Genesis 31–33, Psalm 11, Matthew 11
The story of Jacob’s return to face the brother he had cheated twenty years before is a powerful one by any standard, but it also provides a significant insight into our JudeoChristian tradition. Jacob did all that he could to protect himself from the righteous anger he expected from Esau. Lavish gifts were sent ahead, and he divided his household into two groups, thinking that if one was attacked the other might escape. Still, the fact that Esau was coming with four hundred men was worrisome. You and I would probably say that Jacob was left wrestling with his conscience, but in the narrative terms of ancient storytellers we are told that he wrestled with a strange man who turned out to be God.
One result of the match was that Jacob was given a new name, something that often accompanied turning points in life. The new name was “Israel” which means “one who strives or wrestles with God.”
What is especially revealing about this story is that when our faith had developed to the point where it needed a name, there were many options. The people of God could have been named for obedient Abraham or faithful Isaac or Moses the Law Giver. But the chosen name was Israel because the people of God continually wrestle with God about almost everything in life—faith, morality, sin, forgiveness, etc. We wrestle with God partly because, as the psalmist says, God tests the righteous along with the wicked.
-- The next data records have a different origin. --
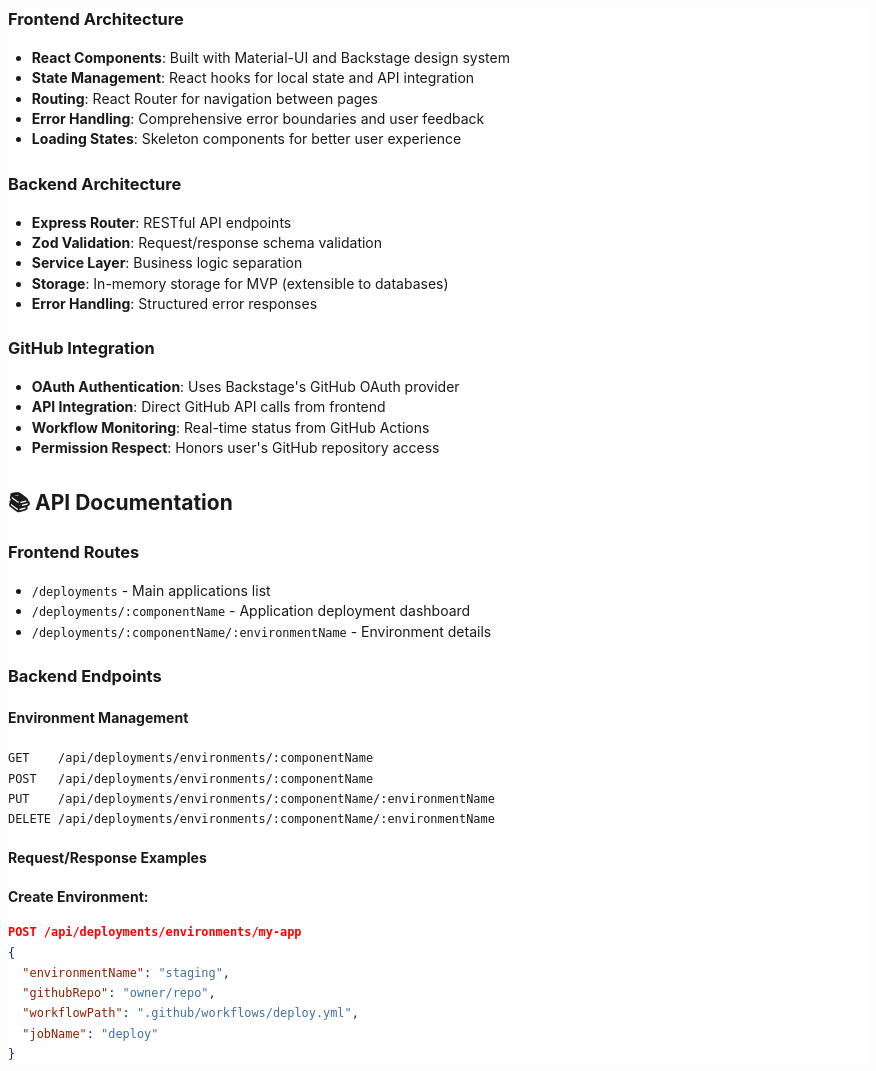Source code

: ### Frontend Architecture

- **React Components**: Built with Material-UI and Backstage design system
- **State Management**: React hooks for local state and API integration
- **Routing**: React Router for navigation between pages
- **Error Handling**: Comprehensive error boundaries and user feedback
- **Loading States**: Skeleton components for better user experience

### Backend Architecture

- **Express Router**: RESTful API endpoints
- **Zod Validation**: Request/response schema validation
- **Service Layer**: Business logic separation
- **Storage**: In-memory storage for MVP (extensible to databases)
- **Error Handling**: Structured error responses

### GitHub Integration

- **OAuth Authentication**: Uses Backstage's GitHub OAuth provider
- **API Integration**: Direct GitHub API calls from frontend
- **Workflow Monitoring**: Real-time status from GitHub Actions
- **Permission Respect**: Honors user's GitHub repository access

## 📚 API Documentation

### Frontend Routes

- `/deployments` - Main applications list
- `/deployments/:componentName` - Application deployment dashboard
- `/deployments/:componentName/:environmentName` - Environment details

### Backend Endpoints

#### Environment Management

```http
GET    /api/deployments/environments/:componentName
POST   /api/deployments/environments/:componentName
PUT    /api/deployments/environments/:componentName/:environmentName
DELETE /api/deployments/environments/:componentName/:environmentName
```

#### Request/Response Examples

**Create Environment:**
```json
POST /api/deployments/environments/my-app
{
  "environmentName": "staging",
  "githubRepo": "owner/repo",
  "workflowPath": ".github/workflows/deploy.yml",
  "jobName": "deploy"
}
```
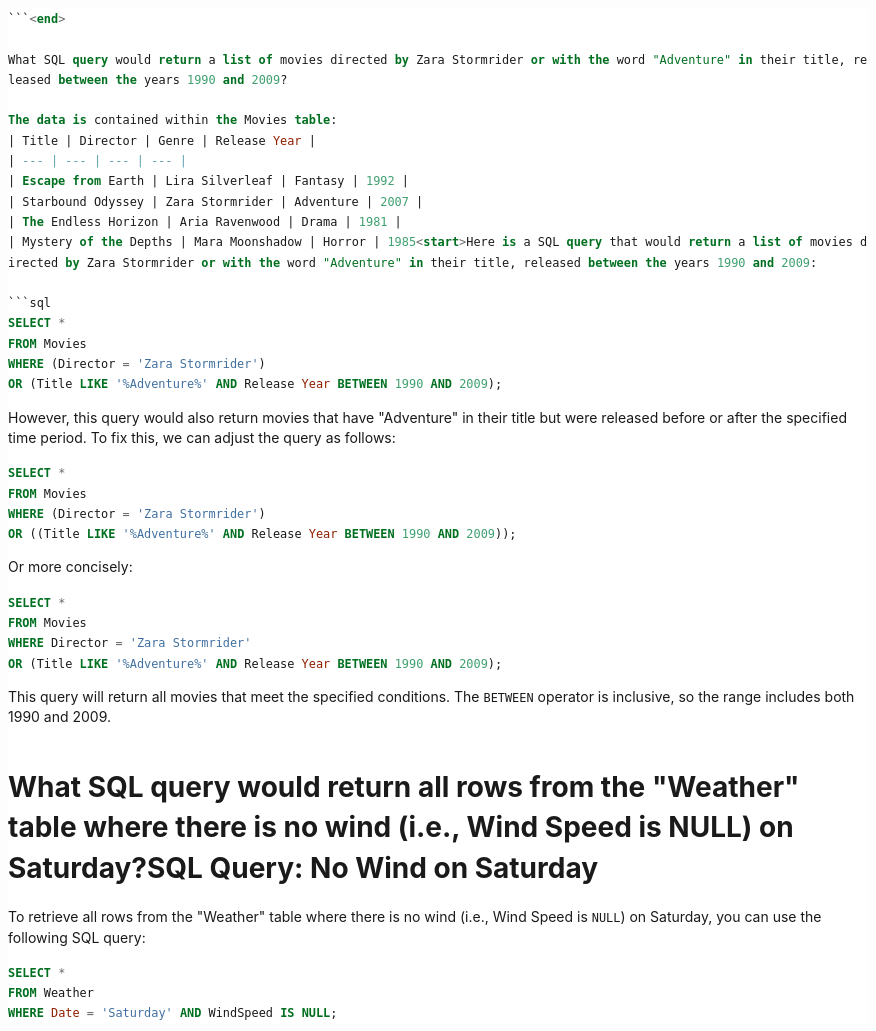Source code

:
 ```sql
```<end>

What SQL query would return a list of movies directed by Zara Stormrider or with the word "Adventure" in their title, released between the years 1990 and 2009? 

The data is contained within the Movies table:
| Title | Director | Genre | Release Year |
| --- | --- | --- | --- |
| Escape from Earth | Lira Silverleaf | Fantasy | 1992 |
| Starbound Odyssey | Zara Stormrider | Adventure | 2007 |
| The Endless Horizon | Aria Ravenwood | Drama | 1981 |
| Mystery of the Depths | Mara Moonshadow | Horror | 1985<start>Here is a SQL query that would return a list of movies directed by Zara Stormrider or with the word "Adventure" in their title, released between the years 1990 and 2009:

```sql
SELECT *
FROM Movies
WHERE (Director = 'Zara Stormrider')
OR (Title LIKE '%Adventure%' AND Release Year BETWEEN 1990 AND 2009);
```

However, this query would also return movies that have "Adventure" in their title but were released before or after the specified time period. To fix this, we can adjust the query as follows:

```sql
SELECT *
FROM Movies
WHERE (Director = 'Zara Stormrider')
OR ((Title LIKE '%Adventure%' AND Release Year BETWEEN 1990 AND 2009));
```

Or more concisely:

```sql
SELECT *
FROM Movies
WHERE Director = 'Zara Stormrider'
OR (Title LIKE '%Adventure%' AND Release Year BETWEEN 1990 AND 2009);
```

This query will return all movies that meet the specified conditions. The `BETWEEN` operator is inclusive, so the range includes both 1990 and 2009.<end>

What SQL query would return all rows from the "Weather" table where there is no wind (i.e., Wind Speed is NULL) on Saturday?<start>**SQL Query: No Wind on Saturday**
=====================================

To retrieve all rows from the "Weather" table where there is no wind (i.e., Wind Speed is `NULL`) on Saturday, you can use the following SQL query:

```sql
SELECT *
FROM Weather
WHERE Date = 'Saturday' AND WindSpeed IS NULL;
```
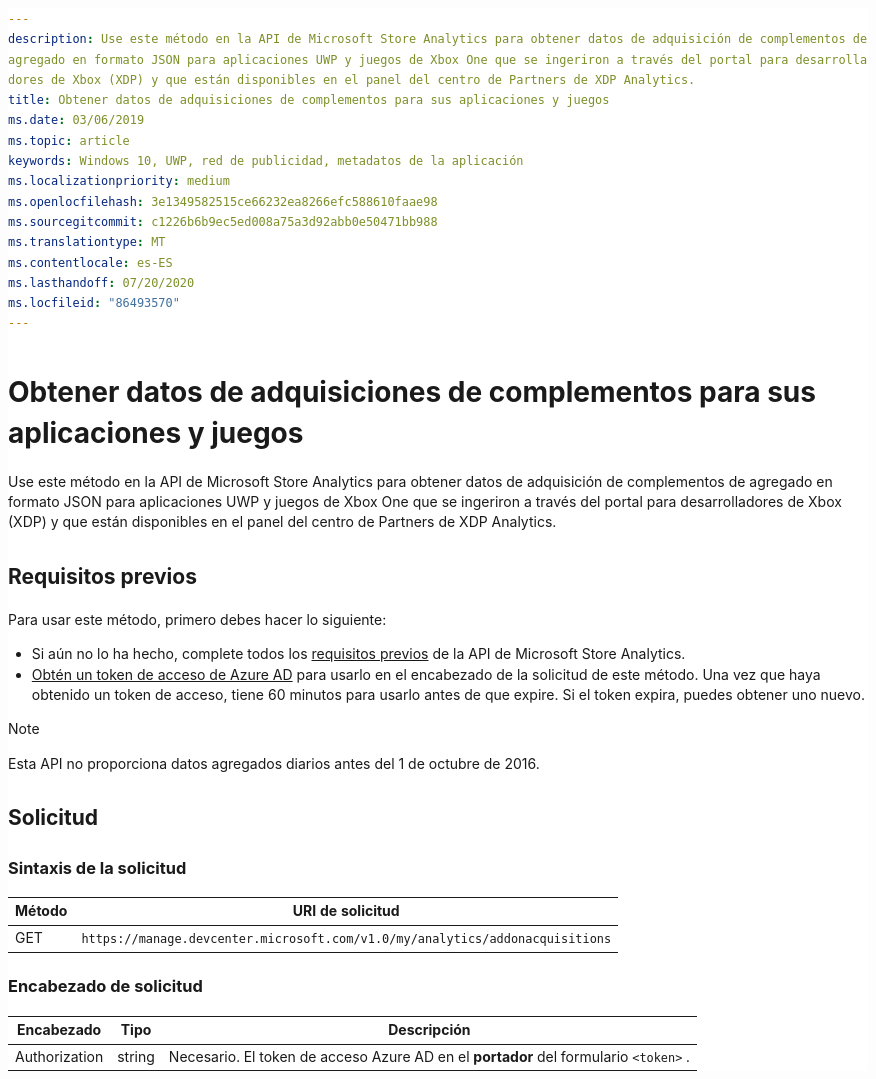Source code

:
 ```yaml
---
description: Use este método en la API de Microsoft Store Analytics para obtener datos de adquisición de complementos de agregado en formato JSON para aplicaciones UWP y juegos de Xbox One que se ingeriron a través del portal para desarrolladores de Xbox (XDP) y que están disponibles en el panel del centro de Partners de XDP Analytics.
title: Obtener datos de adquisiciones de complementos para sus aplicaciones y juegos
ms.date: 03/06/2019
ms.topic: article
keywords: Windows 10, UWP, red de publicidad, metadatos de la aplicación
ms.localizationpriority: medium
ms.openlocfilehash: 3e1349582515ce66232ea8266efc588610faae98
ms.sourcegitcommit: c1226b6b9ec5ed008a75a3d92abb0e50471bb988
ms.translationtype: MT
ms.contentlocale: es-ES
ms.lasthandoff: 07/20/2020
ms.locfileid: "86493570"
---
```

# <a name="get-add-on-acquisitions-data-for-your-games-and-apps"></a>Obtener datos de adquisiciones de complementos para sus aplicaciones y juegos 
Use este método en la API de Microsoft Store Analytics para obtener datos de adquisición de complementos de agregado en formato JSON para aplicaciones UWP y juegos de Xbox One que se ingeriron a través del portal para desarrolladores de Xbox (XDP) y que están disponibles en el panel del centro de Partners de XDP Analytics. 

## <a name="prerequisites"></a>Requisitos previos
Para usar este método, primero debes hacer lo siguiente: 

* Si aún no lo ha hecho, complete todos los [requisitos previos](access-analytics-data-using-windows-store-services.md) de la API de Microsoft Store Analytics. 
* [Obtén un token de acceso de Azure AD](access-analytics-data-using-windows-store-services.md) para usarlo en el encabezado de la solicitud de este método. Una vez que haya obtenido un token de acceso, tiene 60 minutos para usarlo antes de que expire. Si el token expira, puedes obtener uno nuevo. 

> [!NOTE]
> Esta API no proporciona datos agregados diarios antes del 1 de octubre de 2016. 

## <a name="request"></a>Solicitud

### <a name="request-syntax"></a>Sintaxis de la solicitud
| Método | URI de solicitud |
| --- | --- | 
| GET | `https://manage.devcenter.microsoft.com/v1.0/my/analytics/addonacquisitions` |

### <a name="request-header"></a>Encabezado de solicitud 
| Encabezado | Tipo | Descripción | 
| --- | --- | --- |
| Authorization | string | Necesario. El token de acceso Azure AD en el **portador** del formulario `<token>` . |
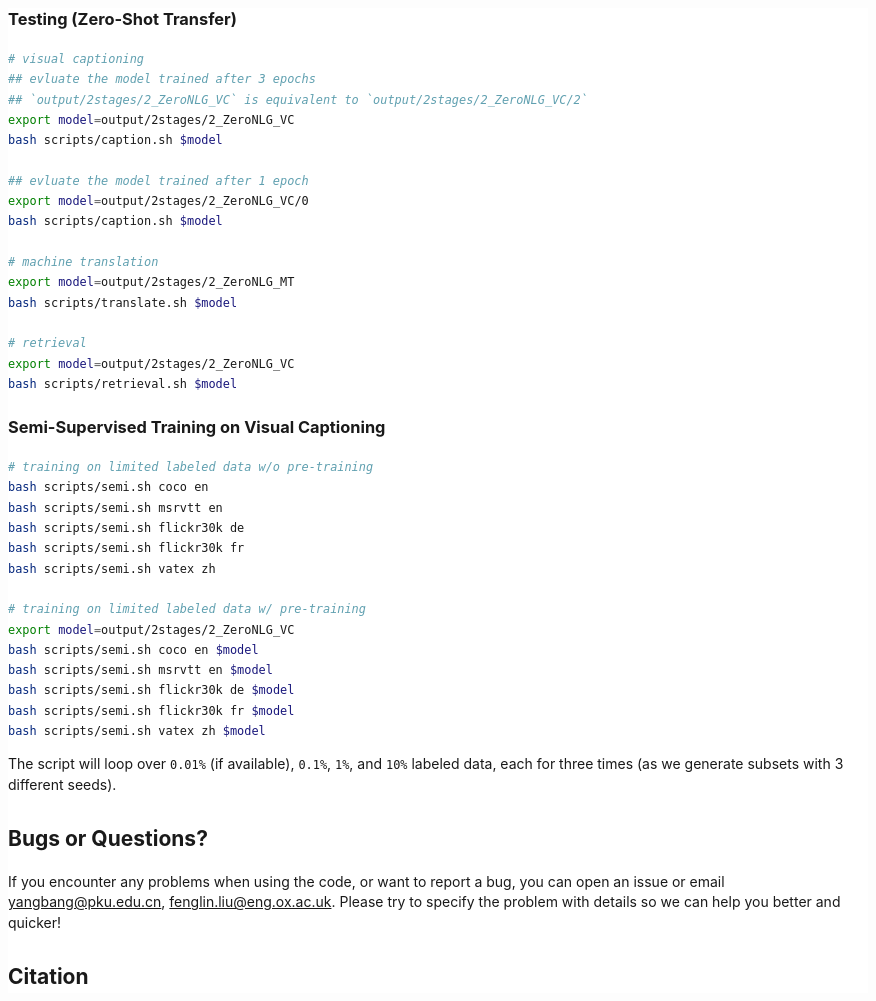 
### Testing (Zero-Shot Transfer)
```bash
# visual captioning
## evluate the model trained after 3 epochs
## `output/2stages/2_ZeroNLG_VC` is equivalent to `output/2stages/2_ZeroNLG_VC/2`
export model=output/2stages/2_ZeroNLG_VC
bash scripts/caption.sh $model

## evluate the model trained after 1 epoch
export model=output/2stages/2_ZeroNLG_VC/0
bash scripts/caption.sh $model

# machine translation
export model=output/2stages/2_ZeroNLG_MT
bash scripts/translate.sh $model

# retrieval
export model=output/2stages/2_ZeroNLG_VC
bash scripts/retrieval.sh $model
```

### Semi-Supervised Training on Visual Captioning
```bash
# training on limited labeled data w/o pre-training
bash scripts/semi.sh coco en
bash scripts/semi.sh msrvtt en
bash scripts/semi.sh flickr30k de
bash scripts/semi.sh flickr30k fr
bash scripts/semi.sh vatex zh

# training on limited labeled data w/ pre-training
export model=output/2stages/2_ZeroNLG_VC
bash scripts/semi.sh coco en $model
bash scripts/semi.sh msrvtt en $model
bash scripts/semi.sh flickr30k de $model
bash scripts/semi.sh flickr30k fr $model
bash scripts/semi.sh vatex zh $model
```
The script will loop over `0.01%` (if available), `0.1%`, `1%`, and `10%` labeled data, each for three times (as we generate subsets with 3 different seeds).

## Bugs or Questions?

If you encounter any problems when using the code, or want to report a bug, you can open an issue or email yangbang@pku.edu.cn, fenglin.liu@eng.ox.ac.uk. Please try to specify the problem with details so we can help you better and quicker!


## Citation
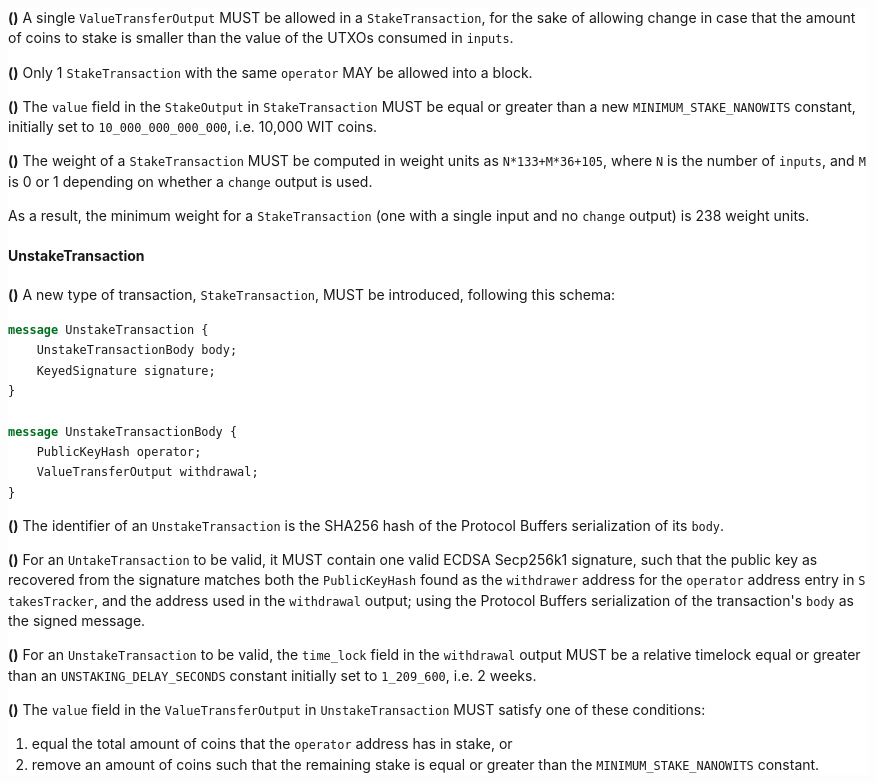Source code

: **()** A single `ValueTransferOutput` MUST be allowed in a `StakeTransaction`, for the sake of allowing change in case
that the amount of coins to stake is smaller than the value of the UTXOs consumed in `inputs`.

**()** Only 1 `StakeTransaction` with the same `operator` MAY be allowed into a block.

**()** The `value` field in the `StakeOutput` in `StakeTransaction` MUST be equal or greater than a new
`MINIMUM_STAKE_NANOWITS` constant, initially set to `10_000_000_000_000`, i.e. 10,000 WIT coins.

**()** The weight of a `StakeTransaction` MUST be computed in weight units as `N*133+M*36+105`, where `N` is the number
of `inputs`, and `M` is 0 or 1 depending on whether a `change` output is used.

As a result, the minimum weight for a `StakeTransaction` (one with a single input and no `change` output) is 238 weight
units.

#### UnstakeTransaction

**()** A new type of transaction, `StakeTransaction`, MUST be introduced, following this schema:

```protobuf
message UnstakeTransaction {
    UnstakeTransactionBody body;
    KeyedSignature signature;
}

message UnstakeTransactionBody {
    PublicKeyHash operator;
    ValueTransferOutput withdrawal;
}
```

**()** The identifier of an `UnstakeTransaction` is the SHA256 hash of the Protocol Buffers serialization of its `body`.

**()** For an `UntakeTransaction` to be valid, it MUST contain one valid ECDSA Secp256k1 signature, such that the public
key as recovered from the signature matches both the `PublicKeyHash` found as the `withdrawer` address for the
`operator` address entry in `StakesTracker`, and the address used in the `withdrawal` output; using the Protocol
Buffers serialization of the transaction's `body` as the signed message.

**()** For an `UnstakeTransaction` to be valid, the `time_lock` field in the `withdrawal` output MUST be a relative
timelock equal or greater than an `UNSTAKING_DELAY_SECONDS` constant initially set to `1_209_600`, i.e. 2 weeks.

**()** The `value` field in the `ValueTransferOutput` in `UnstakeTransaction` MUST satisfy one of these conditions:
1. equal the total amount of coins that the `operator` address has in stake, or
2. remove an amount of coins such that the remaining stake is equal or greater than the `MINIMUM_STAKE_NANOWITS`
constant.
We wrestle as John the Baptist did when he lost his confidence in Jesus as the messiah and sent a deputation to ask if he really, really was the Anointed One.The name Israel was not lightly chosen but rightly chosen because the people of God must always wrestle with God.
How do you wrestle with God?
What happens if we stop wrestling with God?
Challenging Lord, you come to us in the still of night when we are alone by our own River Jabbok. Help us to engage with you as our ancestor Jacob did that we might greet the dawn with your blessing in our ears. Amen.